#### TASK INSTRUCTIONS:
Each line of the records below needs repeating exactly. Skip the pictures.

Document images with source code

------------------------------------------------

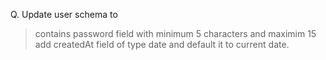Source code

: Q. Update user schema to

   >contains password field with minimum 5 characters and maximim 15
   >add createdAt field of type date and default it to current date.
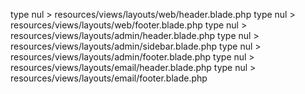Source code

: type nul > resources/views/layouts/web/header.blade.php
type nul > resources/views/layouts/web/footer.blade.php
type nul > resources/views/layouts/admin/header.blade.php
type nul > resources/views/layouts/admin/sidebar.blade.php
type nul > resources/views/layouts/admin/footer.blade.php
type nul > resources/views/layouts/email/header.blade.php
type nul > resources/views/layouts/email/footer.blade.php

------------------------------------------------

#### TASK RESPONSE:
Source code

: Q. Update user schema to

   >contains password field with minimum 5 characters and maximim 15
   >add createdAt field of type date and default it to current date.
Source code

: type nul > resources/views/layouts/web/header.blade.php
type nul > resources/views/layouts/web/footer.blade.php
type nul > resources/views/layouts/admin/header.blade.php
type nul > resources/views/layouts/admin/sidebar.blade.php
type nul > resources/views/layouts/admin/footer.blade.php
type nul > resources/views/layouts/email/header.blade.php
type nul > resources/views/layouts/email/footer.blade.php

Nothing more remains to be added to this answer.